Hi @mcmarch and @gbernstein -
At present you cannot make this modification in mass_produce.py, which is just a simple driver script. (BTW are you planning to generate the sims on a cluster using PBS? It's set up to use PBS. If that doesn't work for you, you might find that tests/test_run.py is a better script for your purposes since it doesn't assume that you have PBS.)
However, a simple 1-2 line change in the other scripts in great3sims/ should do the job. If you tell me exactly what you want, I can point you to the right lines. You have a few options:
(1) Completely remove the resolution cut. (Probably a bad idea since you'll get lots of barely-resolved stuff.)
(2) Apply the resolution cut in all images according to the median seeing in the branch (or the best seeing, or whatever... the point being to choose some value of seeing and apply the cut to remove the galaxies that are too tiny to see from the ground for some specific value of seeing, ignoring any variation in seeing between the images).

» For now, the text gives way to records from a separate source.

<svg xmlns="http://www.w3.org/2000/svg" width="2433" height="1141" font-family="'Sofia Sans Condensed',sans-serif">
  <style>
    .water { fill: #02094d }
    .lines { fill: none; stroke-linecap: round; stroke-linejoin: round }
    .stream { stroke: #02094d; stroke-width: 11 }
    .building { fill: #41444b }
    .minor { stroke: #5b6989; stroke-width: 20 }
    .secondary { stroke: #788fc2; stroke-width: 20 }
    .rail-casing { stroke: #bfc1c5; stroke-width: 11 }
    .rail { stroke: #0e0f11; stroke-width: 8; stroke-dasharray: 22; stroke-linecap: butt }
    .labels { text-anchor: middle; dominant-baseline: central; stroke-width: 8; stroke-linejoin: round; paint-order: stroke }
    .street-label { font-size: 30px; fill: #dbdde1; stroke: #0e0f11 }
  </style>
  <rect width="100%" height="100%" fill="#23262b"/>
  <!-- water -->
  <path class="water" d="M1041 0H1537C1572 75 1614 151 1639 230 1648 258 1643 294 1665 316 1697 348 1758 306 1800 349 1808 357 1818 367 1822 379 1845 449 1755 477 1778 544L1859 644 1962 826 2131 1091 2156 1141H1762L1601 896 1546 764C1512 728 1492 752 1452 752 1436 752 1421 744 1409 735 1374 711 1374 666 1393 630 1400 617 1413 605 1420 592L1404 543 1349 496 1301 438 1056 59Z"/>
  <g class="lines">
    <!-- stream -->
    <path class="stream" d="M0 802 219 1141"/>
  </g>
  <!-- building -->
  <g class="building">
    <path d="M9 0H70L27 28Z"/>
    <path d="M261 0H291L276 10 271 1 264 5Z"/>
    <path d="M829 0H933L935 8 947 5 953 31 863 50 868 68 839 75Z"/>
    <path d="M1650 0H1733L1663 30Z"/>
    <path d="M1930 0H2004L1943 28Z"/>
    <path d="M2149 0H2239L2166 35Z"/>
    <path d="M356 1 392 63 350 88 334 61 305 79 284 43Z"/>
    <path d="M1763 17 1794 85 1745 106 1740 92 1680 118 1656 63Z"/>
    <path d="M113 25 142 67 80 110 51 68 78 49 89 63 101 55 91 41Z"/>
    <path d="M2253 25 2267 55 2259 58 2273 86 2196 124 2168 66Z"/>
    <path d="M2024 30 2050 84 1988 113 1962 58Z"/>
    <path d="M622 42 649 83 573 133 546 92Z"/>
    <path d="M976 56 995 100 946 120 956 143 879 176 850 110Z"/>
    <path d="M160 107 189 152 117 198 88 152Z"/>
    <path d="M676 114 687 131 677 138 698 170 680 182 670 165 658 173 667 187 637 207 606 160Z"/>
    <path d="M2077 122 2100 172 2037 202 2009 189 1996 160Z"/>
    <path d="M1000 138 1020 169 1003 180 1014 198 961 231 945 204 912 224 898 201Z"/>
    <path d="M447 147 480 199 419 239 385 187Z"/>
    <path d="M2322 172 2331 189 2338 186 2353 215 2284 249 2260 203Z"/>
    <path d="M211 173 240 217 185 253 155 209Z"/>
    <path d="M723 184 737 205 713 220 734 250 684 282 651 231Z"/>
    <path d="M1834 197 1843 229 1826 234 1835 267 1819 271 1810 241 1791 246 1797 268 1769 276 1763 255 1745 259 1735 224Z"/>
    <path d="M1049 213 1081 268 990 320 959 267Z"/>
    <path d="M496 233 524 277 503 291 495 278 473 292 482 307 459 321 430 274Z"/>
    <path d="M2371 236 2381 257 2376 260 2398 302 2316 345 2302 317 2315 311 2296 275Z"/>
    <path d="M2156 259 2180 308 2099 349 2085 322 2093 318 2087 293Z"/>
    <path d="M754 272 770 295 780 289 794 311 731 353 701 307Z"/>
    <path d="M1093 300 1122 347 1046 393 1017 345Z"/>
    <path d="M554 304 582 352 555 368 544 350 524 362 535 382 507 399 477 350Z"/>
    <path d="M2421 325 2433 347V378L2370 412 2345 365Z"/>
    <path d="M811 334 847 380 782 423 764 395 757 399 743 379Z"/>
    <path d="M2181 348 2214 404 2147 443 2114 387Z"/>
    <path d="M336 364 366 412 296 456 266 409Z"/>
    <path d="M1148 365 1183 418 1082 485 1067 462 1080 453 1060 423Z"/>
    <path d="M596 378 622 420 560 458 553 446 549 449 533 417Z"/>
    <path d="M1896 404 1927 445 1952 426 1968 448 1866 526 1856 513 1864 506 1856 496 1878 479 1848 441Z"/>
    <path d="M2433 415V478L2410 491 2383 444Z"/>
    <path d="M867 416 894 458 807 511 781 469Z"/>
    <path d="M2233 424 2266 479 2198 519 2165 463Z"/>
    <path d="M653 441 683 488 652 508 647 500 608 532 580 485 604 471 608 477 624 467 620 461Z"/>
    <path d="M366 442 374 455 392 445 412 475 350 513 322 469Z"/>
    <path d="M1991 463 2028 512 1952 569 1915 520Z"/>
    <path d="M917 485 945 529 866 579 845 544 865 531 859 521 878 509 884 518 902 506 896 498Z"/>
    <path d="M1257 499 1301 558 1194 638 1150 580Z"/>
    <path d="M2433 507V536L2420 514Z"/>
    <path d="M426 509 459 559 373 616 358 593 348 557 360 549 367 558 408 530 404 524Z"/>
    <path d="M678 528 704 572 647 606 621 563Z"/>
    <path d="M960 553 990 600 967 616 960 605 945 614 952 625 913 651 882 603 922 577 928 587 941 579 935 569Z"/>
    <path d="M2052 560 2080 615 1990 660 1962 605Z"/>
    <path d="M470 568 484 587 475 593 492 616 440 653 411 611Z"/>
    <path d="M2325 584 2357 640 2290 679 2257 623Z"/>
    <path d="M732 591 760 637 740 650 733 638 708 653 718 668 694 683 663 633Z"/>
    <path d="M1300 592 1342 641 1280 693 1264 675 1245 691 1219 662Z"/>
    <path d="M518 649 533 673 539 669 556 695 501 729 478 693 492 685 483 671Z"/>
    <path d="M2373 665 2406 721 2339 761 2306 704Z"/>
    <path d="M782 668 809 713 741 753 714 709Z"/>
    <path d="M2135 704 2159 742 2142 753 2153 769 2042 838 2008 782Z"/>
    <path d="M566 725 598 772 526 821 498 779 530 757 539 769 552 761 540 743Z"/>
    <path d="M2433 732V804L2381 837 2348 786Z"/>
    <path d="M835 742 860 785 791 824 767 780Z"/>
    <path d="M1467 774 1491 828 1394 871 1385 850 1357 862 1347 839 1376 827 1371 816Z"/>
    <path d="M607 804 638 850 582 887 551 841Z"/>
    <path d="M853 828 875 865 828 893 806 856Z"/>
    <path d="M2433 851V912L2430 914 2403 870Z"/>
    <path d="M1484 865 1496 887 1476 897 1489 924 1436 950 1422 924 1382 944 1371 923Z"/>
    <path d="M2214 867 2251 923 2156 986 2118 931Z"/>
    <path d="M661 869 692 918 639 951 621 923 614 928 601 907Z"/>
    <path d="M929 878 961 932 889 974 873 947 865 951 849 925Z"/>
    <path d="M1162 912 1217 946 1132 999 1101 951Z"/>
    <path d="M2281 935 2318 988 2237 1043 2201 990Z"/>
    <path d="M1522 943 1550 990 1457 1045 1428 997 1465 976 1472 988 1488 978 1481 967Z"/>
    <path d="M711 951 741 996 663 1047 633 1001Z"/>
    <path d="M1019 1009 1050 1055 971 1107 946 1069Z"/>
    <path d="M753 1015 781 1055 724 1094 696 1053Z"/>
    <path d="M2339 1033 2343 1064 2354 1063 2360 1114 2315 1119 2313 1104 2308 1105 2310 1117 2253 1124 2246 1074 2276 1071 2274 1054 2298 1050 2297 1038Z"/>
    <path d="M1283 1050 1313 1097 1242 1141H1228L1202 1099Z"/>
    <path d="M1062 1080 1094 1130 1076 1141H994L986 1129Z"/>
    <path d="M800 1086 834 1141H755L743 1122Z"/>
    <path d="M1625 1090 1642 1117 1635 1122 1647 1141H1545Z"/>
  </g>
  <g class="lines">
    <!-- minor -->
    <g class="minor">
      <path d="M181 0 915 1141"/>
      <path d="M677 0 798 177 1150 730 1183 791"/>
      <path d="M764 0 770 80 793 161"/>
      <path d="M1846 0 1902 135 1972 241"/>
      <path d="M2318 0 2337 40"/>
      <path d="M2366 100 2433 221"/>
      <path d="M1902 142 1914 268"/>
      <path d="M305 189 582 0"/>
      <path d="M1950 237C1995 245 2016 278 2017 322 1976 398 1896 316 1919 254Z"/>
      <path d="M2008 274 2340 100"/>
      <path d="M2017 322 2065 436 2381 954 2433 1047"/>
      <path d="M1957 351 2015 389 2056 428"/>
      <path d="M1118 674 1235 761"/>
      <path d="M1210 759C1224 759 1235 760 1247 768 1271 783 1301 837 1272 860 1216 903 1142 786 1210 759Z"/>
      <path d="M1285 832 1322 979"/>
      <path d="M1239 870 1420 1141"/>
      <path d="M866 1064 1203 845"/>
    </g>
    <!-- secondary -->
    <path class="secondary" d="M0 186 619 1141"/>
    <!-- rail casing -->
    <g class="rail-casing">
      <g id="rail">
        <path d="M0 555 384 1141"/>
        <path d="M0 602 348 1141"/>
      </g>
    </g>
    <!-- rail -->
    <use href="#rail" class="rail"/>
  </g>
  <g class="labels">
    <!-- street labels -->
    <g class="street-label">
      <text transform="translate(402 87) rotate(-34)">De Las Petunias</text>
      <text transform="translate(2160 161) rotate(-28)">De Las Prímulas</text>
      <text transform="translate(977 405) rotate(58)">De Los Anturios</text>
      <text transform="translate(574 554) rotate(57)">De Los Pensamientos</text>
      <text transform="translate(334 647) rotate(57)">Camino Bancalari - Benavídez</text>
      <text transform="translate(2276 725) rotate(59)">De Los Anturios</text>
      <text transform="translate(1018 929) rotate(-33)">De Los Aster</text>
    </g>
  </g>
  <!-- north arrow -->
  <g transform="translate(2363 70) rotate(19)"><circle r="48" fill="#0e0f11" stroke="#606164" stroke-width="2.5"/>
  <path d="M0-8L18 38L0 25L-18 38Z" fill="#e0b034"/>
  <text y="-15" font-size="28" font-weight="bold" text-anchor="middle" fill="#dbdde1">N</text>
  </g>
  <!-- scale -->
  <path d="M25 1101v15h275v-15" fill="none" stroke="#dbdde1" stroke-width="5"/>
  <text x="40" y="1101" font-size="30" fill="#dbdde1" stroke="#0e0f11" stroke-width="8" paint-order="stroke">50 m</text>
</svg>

(3) Make all the images have the same seeing, instead of drawing the PSF FWHM from a distribution. That way, a seeing-dependent resolution cut does the same thing in all images.
Since I know that other groups may be interested in this, I think I will make a keyword-argument to the simulation scripts that will let you do this. (The advantage here is that then you could select this option from a driver like mass_produce.py once it's defined as a keyword argument, and you don't have to go around changing hard-coded things.) But I don't want to hold you up until I have time to do that, so just let me know which option you want and I will tell you which lines to modify.

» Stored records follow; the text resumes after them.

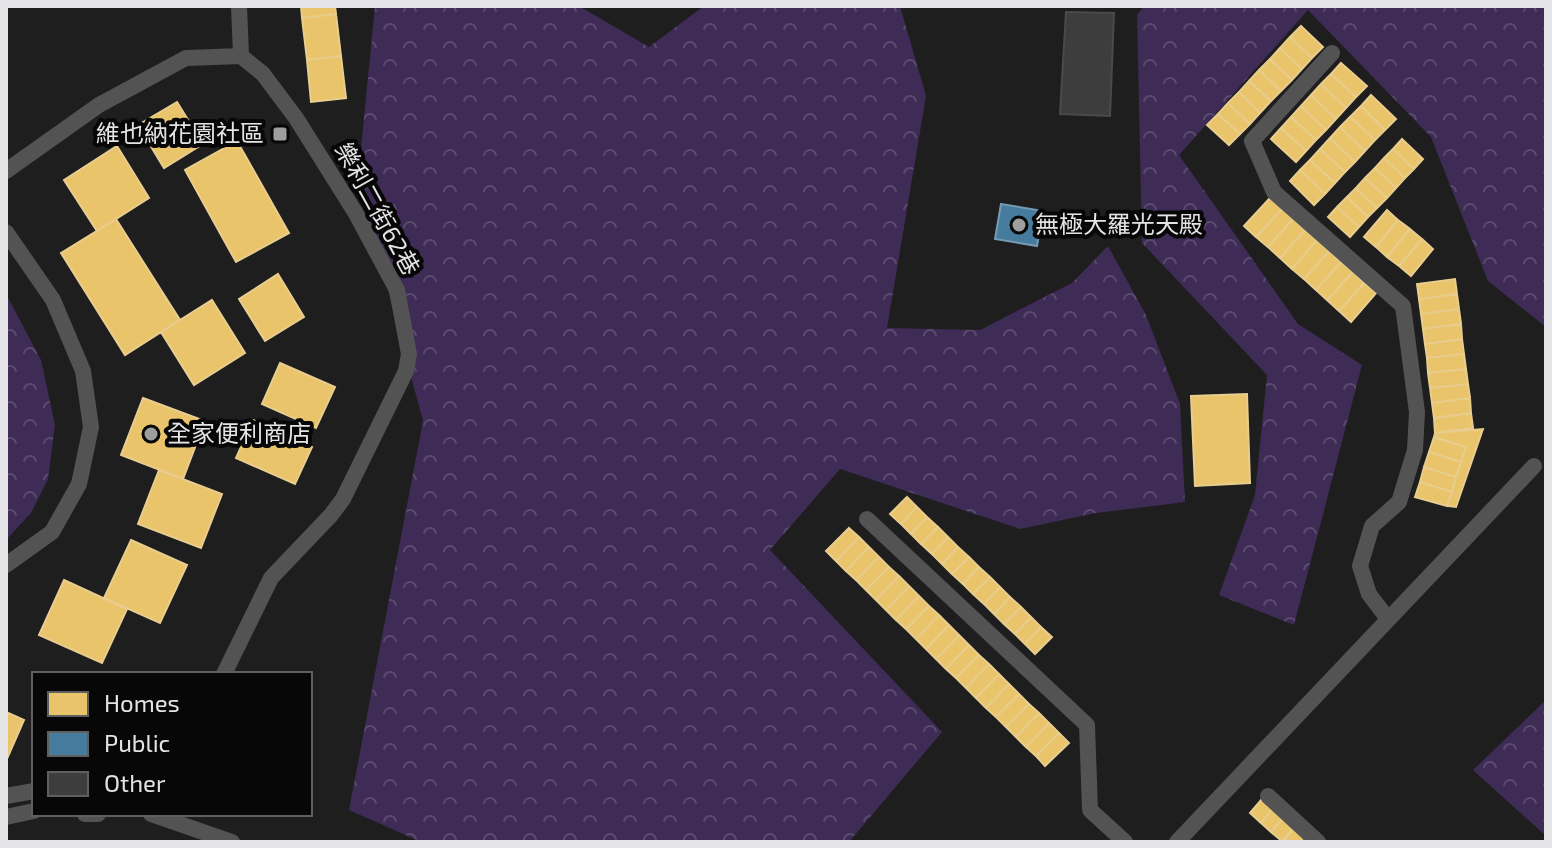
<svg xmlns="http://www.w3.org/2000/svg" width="1552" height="848" font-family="'Exo 2','Noto Sans TC',sans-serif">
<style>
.forest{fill:url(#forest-crowns)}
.homes{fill:#e9c46a;stroke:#e8cd8f;stroke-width:2}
.public{fill:#457b9d;stroke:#759ab3;stroke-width:2}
.building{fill:#3e3d3e;stroke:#4a4a4a;stroke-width:2}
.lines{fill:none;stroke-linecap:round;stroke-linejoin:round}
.street{stroke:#535353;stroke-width:16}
.poi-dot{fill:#9f9e9f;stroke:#080708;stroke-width:3}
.labels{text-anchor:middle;stroke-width:8;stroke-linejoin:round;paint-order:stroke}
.poi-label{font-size:24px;fill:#e4e3e5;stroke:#080708;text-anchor:start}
.street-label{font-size:24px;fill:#e4e3e5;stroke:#080708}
</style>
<defs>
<pattern id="forest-crowns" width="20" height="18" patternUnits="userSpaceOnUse" patternTransform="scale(2)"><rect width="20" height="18" fill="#3e2b56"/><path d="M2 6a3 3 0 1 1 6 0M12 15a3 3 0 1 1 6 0" fill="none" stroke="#5a4a6e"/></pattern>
</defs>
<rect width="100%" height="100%" fill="#1e1e1e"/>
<path class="forest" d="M375 6H579L649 47 704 6H900L926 96 887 328 980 330 1072 283 1108 246 1146 315 1180 404 1185 502 1096 513 1020 529 840 469 770 550 942 732 849 842H421L349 810 423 421 358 179Z
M1144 6H1546V327L1488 281 1431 137 1308 10 1179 155 1298 324 1362 365 1294 625 1219 595 1255 495 1267 375 1142 243 1137 15Z
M6 294 41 360 55 425 48 479 31 513 6 540Z
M1546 700V836L1473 770Z"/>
<path class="homes" d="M301 6H335L336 14 302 18Z
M336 14 341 56 307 60 302 18Z
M1301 26 1323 47 1312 58 1290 37Z
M1290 37 1312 58 1302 69 1280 48Z
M1280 48 1302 69 1292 80 1270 59Z
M341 56 346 98 311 102 307 60Z
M1270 59 1292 80 1281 91 1259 70Z
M1341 63 1367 86 1356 97 1331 74Z
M1259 70 1281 91 1271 101 1249 81Z
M1331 74 1356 97 1346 108 1321 84Z
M1249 81 1271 101 1260 113 1239 92Z
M1321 84 1346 108 1336 119 1311 95Z
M1239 92 1260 113 1250 124 1228 103Z
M1311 95 1336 119 1326 130 1301 106Z
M1371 95 1396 119 1385 130 1361 106Z
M177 102 203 144 164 168 138 125Z
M1228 103 1250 124 1240 134 1218 114Z
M1301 106 1326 130 1316 140 1291 117Z
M1361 106 1385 130 1375 140 1350 117Z
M1218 114 1240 134 1229 145 1207 125Z
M1291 117 1316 140 1306 151 1281 128Z
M1350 117 1375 140 1365 151 1340 127Z
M1340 127 1365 151 1355 162 1330 138Z
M1281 128 1306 151 1296 162 1271 139Z
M1330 138 1355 162 1345 172 1320 149Z
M1402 139 1423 159 1414 169 1393 149Z
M237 141 289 233 236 262 185 170Z
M117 146 149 198 97 231 64 180Z
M1320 149 1345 172 1335 183 1310 160Z
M1393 149 1414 169 1405 178 1384 158Z
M1384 158 1405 178 1396 188 1375 168Z
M1310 160 1335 183 1325 194 1300 170Z
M1375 168 1396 188 1387 198 1365 178Z
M1300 170 1325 194 1314 205 1290 181Z
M1365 178 1387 198 1377 208 1356 188Z
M1356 188 1377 208 1368 217 1347 197Z
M1347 197 1368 217 1359 227 1337 207Z
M1270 198 1282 209 1256 237 1244 226Z
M1337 207 1359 227 1350 237 1328 217Z
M1282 209 1293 219 1268 247 1256 237Z
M1387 210 1398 220 1376 247 1364 237Z
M116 219 180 320 125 355 61 253Z
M1293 219 1305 230 1280 258 1268 247Z
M1398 220 1410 229 1387 257 1376 247Z
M1410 229 1422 239 1399 266 1387 257Z
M1305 230 1317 240 1292 269 1280 258Z
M1422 239 1433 249 1411 276 1399 266Z
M1317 240 1329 251 1304 279 1292 269Z
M1329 251 1341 262 1316 290 1304 279Z
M1341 262 1353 272 1327 300 1316 290Z
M1353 272 1364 283 1339 311 1327 300Z
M278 274 304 317 265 341 239 299Z
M1455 279 1457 294 1419 299 1417 284Z
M1364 283 1376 293 1351 322 1339 311Z
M1457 294 1459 309 1421 314 1419 299Z
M212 300 245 353 194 385 161 332Z
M1459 309 1461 324 1423 329 1421 314Z
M1461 324 1462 339 1425 344 1423 329Z
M1462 339 1464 354 1427 358 1425 344Z
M1464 354 1466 369 1428 373 1427 358Z
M280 363 335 387 316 428 262 404Z
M1466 369 1468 384 1430 388 1428 373Z
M1468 384 1470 398 1432 403 1430 388Z
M1247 394 1250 483 1195 486 1191 396Z
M143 398 205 421 183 479 121 455Z
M1470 398 1471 413 1434 418 1432 403Z
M1471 413 1473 428 1435 433 1434 418Z
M253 420 312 447 295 484 236 458Z
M1483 429 1456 507 1447 506 1466 447 1434 437 1435 433Z
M1434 437 1466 447 1461 462 1429 452Z
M1429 452 1461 462 1456 477 1424 467Z
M1424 467 1456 477 1452 492 1420 482Z
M159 470 222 494 201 548 138 524Z
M1420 482 1452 492 1447 506 1415 497Z
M907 497 917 507 901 524 890 514Z
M917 507 927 517 911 534 901 524Z
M927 517 938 527 921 544 911 534Z
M938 527 948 537 932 554 921 544Z
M849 528 859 537 836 561 826 551Z
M859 537 869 547 846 571 836 561Z
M948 537 958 547 942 564 932 554Z
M131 540 187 565 160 623 104 598Z
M869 547 879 557 856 580 846 571Z
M958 547 969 557 952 574 942 564Z
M879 557 889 567 866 590 856 580Z
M969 557 979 567 963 584 952 574Z
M889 567 899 576 876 600 866 590Z
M979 567 990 577 973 594 963 584Z
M899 576 909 586 886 610 876 600Z
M990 577 1000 587 984 604 973 594Z
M64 580 127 609 102 663 39 635Z
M909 586 919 596 896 620 886 610Z
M1000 587 1010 597 994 614 984 604Z
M919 596 929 606 906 629 896 620Z
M1010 597 1021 607 1004 624 994 614Z
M929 606 939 615 916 639 906 629Z
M1021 607 1031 617 1015 634 1004 624Z
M939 615 949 625 926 649 916 639Z
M1031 617 1041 627 1025 644 1015 634Z
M949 625 959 635 936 659 926 649Z
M1041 627 1052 637 1035 654 1025 644Z
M959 635 969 645 946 669 936 659Z
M969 645 979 655 956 678 946 669Z
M979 655 989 664 966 688 956 678Z
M989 664 999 674 976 698 966 688Z
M999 674 1009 684 986 708 976 698Z
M1009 684 1019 694 996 717 986 708Z
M1019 694 1029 704 1006 727 996 717Z
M1029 704 1039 713 1016 737 1006 727Z
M6 712 24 720 6 761Z
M1039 713 1049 723 1026 747 1016 737Z
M1049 723 1059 733 1036 756 1026 747Z
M1059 733 1069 743 1045 766 1036 756Z
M1262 799 1273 808 1261 823 1250 813Z
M1273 808 1284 817 1271 832 1261 823Z
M1284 817 1295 826 1282 841 1271 832Z
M1295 826 1306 835 1300 842H1284Z"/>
<path class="public" d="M1001 204 1043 211 1037 246 995 239Z"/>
<path class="building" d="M1066 12 1114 13 1110 116 1060 114Z"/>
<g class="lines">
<path class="street" d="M239 6 241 56
M1332 53 1252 141 1274 192 1403 306 1417 412 1415 450 1399 502 1372 526 1360 566 1369 594 1388 619
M6 171 99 105 186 58 241 56 263 74 296 118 355 212 397 290 409 354 406 371 343 499 331 515 271 578 224 674
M6 232 53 300 83 371 91 427 79 484 52 532 6 565
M867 519 1087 725 1090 810 1125 842
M6 796 34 791
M1268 796 1318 842
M85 814H98
M151 814 232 842
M6 817 34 811
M1177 842 1534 466"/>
</g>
<g class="poi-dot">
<rect x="272" y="126" width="16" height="16" rx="4"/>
<circle cx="1019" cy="225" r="8"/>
<circle cx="151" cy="434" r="8"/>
</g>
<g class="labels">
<g class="poi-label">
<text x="264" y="142" text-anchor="end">維也納花園社區</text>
<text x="1035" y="233">無極大羅光天殿</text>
<text x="167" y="442">全家便利商店</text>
</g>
<g class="street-label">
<text transform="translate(377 209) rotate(61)" y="8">樂利二街62巷</text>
</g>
</g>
<rect width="1552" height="848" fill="none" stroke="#e4e3e5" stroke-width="16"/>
<rect x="32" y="672" width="280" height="144" fill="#080708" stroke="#605f60" stroke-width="2"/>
<rect x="48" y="692" width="40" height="24" fill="#e9c46a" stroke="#605f60" stroke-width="2"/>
<text x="104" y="712" font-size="24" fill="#e4e3e5">Homes</text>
<rect x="48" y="732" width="40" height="24" fill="#457b9d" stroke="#605f60" stroke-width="2"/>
<text x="104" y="752" font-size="24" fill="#e4e3e5">Public</text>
<rect x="48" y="772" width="40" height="24" fill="#3e3d3e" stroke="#605f60" stroke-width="2"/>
<text x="104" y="792" font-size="24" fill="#e4e3e5">Other</text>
</svg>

Many thanks all for your suggestions. Rachel, could you direct us towards the code modifications for option 2 that you suggest? Thanks!
Sure, but you'll have to decide what seeing you want to use for this. The (best, median, worst) seeing values are (0.5, 0.65, 0.8) arcsec, so you can just pick a number you like within that range. Then, go immediately after line 241 in great3sims/galaxies.py, staying inside the "if" statement, and add a line that says
tmp_seeing = my_seeing
where my_seeing
should be whichever value of seeing you want to use to impose the cuts uniformly across all fields.
There's one other consequence of this that you should bear in mind. If you want to make the same apparent size cut for all images, then by definition the limiting S/N will differ in all the images (worse seeing = spread out across more pixels = lower S/N)... unless you also change the typical noise variance in each image to compensate for that. Please let me know if you want to do that and I'll show you how.
We’re doing some post-Great3 tests with the BFD code, and we ‘d like to make some further Great3 like simulations with a modification to the galaxy size cut.
We would like to modify the simulations to make a size cut for a fixed galaxy size across all images. Initially we’d like to do this for just one branch - the control ground constant branch.
I think this would require only a small change to the public Great3 simulations code - is the best approach to make the modification in the great3-public/great3sims/mass_produce.py script? [If so, could you point us towards the relevant line numbers?]